Browser Extension Blocking Rules

uBlock Origin Rules

! Block all Client Hints
||example.com^$header=Sec-CH-UA
||example.com^$header=Sec-CH-UA-Mobile
||example.com^$header=Sec-CH-UA-Platform
||example.com^$header=Sec-CH-UA-Platform-Version
||example.com^$header=Sec-CH-UA-Arch
||example.com^$header=Sec-CH-UA-Bitness
||example.com^$header=Sec-CH-UA-Model
||example.com^$header=Device-Memory
||example.com^$header=Downlink
||example.com^$header=ECT
||example.com^$header=RTT

Note: uBlock Origin’s header-blocking feature has limitations.

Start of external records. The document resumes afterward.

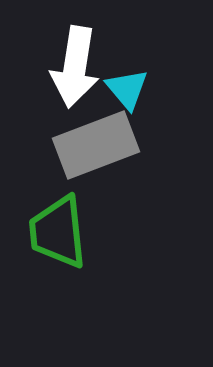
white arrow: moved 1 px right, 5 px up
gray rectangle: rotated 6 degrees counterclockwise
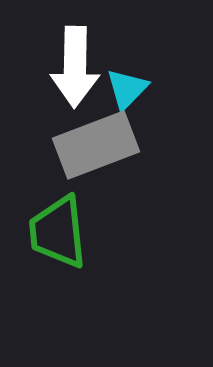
white arrow: rotated 8 degrees counterclockwise
cyan triangle: rotated 24 degrees clockwise
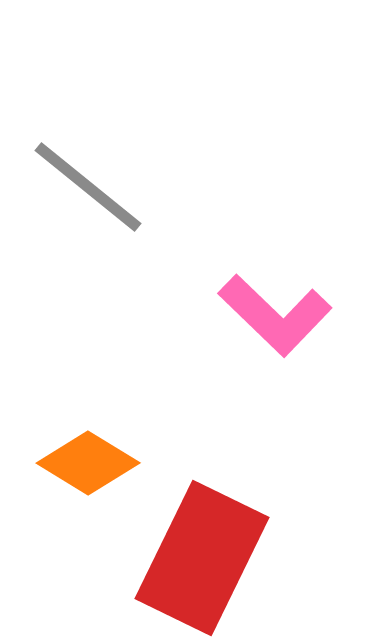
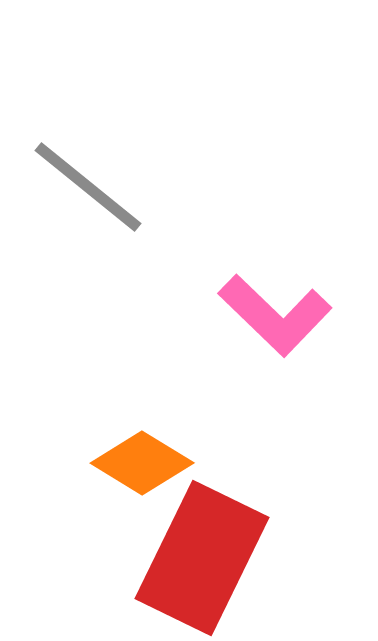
orange diamond: moved 54 px right
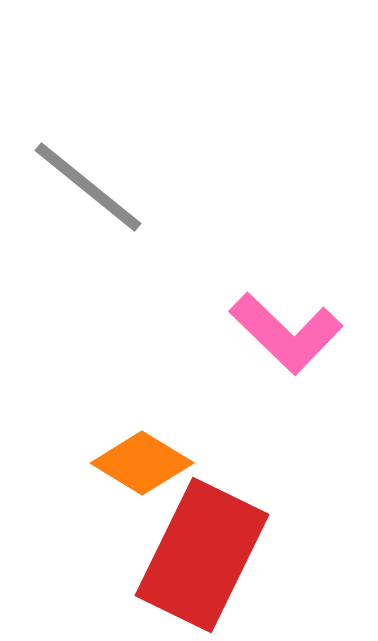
pink L-shape: moved 11 px right, 18 px down
red rectangle: moved 3 px up
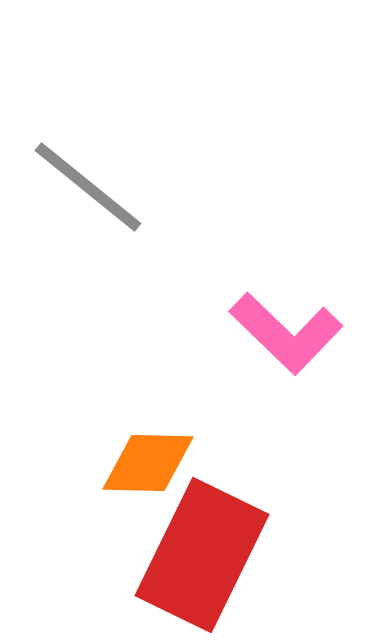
orange diamond: moved 6 px right; rotated 30 degrees counterclockwise
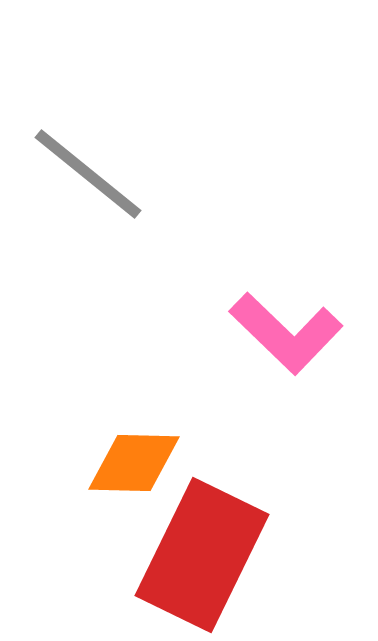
gray line: moved 13 px up
orange diamond: moved 14 px left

Full blocking requires more advanced solutions.

Header Modification with LibreWolf

LibreWolf (Firefox hardened fork) removes Client Hints entirely:

about:config settings:
  network.http.http2.enabled = true
  network.http.http3.enabled = false
  # Client Hints already disabled in Firefox

Advanced Fingerprinting via Hints Combination

Sophisticated trackers combine Client Hints with other signals:

def create_advanced_fingerprint(request):
    """Combine Client Hints with other signals"""

    hints_fingerprint = hashlib.sha256(
        f"{request.headers.get('Sec-CH-UA')}" +
        f"{request.headers.get('Device-Memory')}" +
        f"{request.headers.get('Sec-CH-UA-Model')}"
    ).hexdigest()

    # Layer 1: Client Hints
    fp_layer1 = hints_fingerprint

    # Layer 2: HTTP Accept headers (font types, image formats)
    fp_layer2 = hashlib.sha256(
        request.headers.get('Accept')
    ).hexdigest()

    # Layer 3: TLS fingerprint (cipher suite preferences)
    fp_layer3 = request.tls_fingerprint

    # Layer 4: IP geolocation
    fp_layer4 = request.client_ip

    # Combine all layers
    complete_fingerprint = hashlib.sha256(
        f"{fp_layer1}{fp_layer2}{fp_layer3}{fp_layer4}"
    ).hexdigest()

    return complete_fingerprint

This multi-layer approach makes fingerprints persistent even if one signal changes.

Privacy Sandbox and Future Tracking APIs

Client Hints are part of Google’s larger Privacy Sandbox initiative, which includes:

  1. FLEDGE (Federated Learning of Cohorts): Group users into interest cohorts
  2. Topics API: Website shares inferred topics about user interests
  3. Attribution Reporting: Tracks conversions without cross-site cookies
  4. Aggregate Reporting: Anonymous aggregate statistics

All these APIs face similar concerns: they provide tracking capabilities without user consent or ability to opt-out technically.

Recommendations by Threat Model

Threat Model Browser Extensions
Casual user Chrome uBlock Origin
Privacy-conscious Brave Default protections
Privacy-researcher Firefox + LibreWolf Minimal extensions
Journalist/Activist Tor Browser Already hardened

For maximum protection, Tor Browser standardizes all Client Hints to identical values, eliminating fingerprinting differences.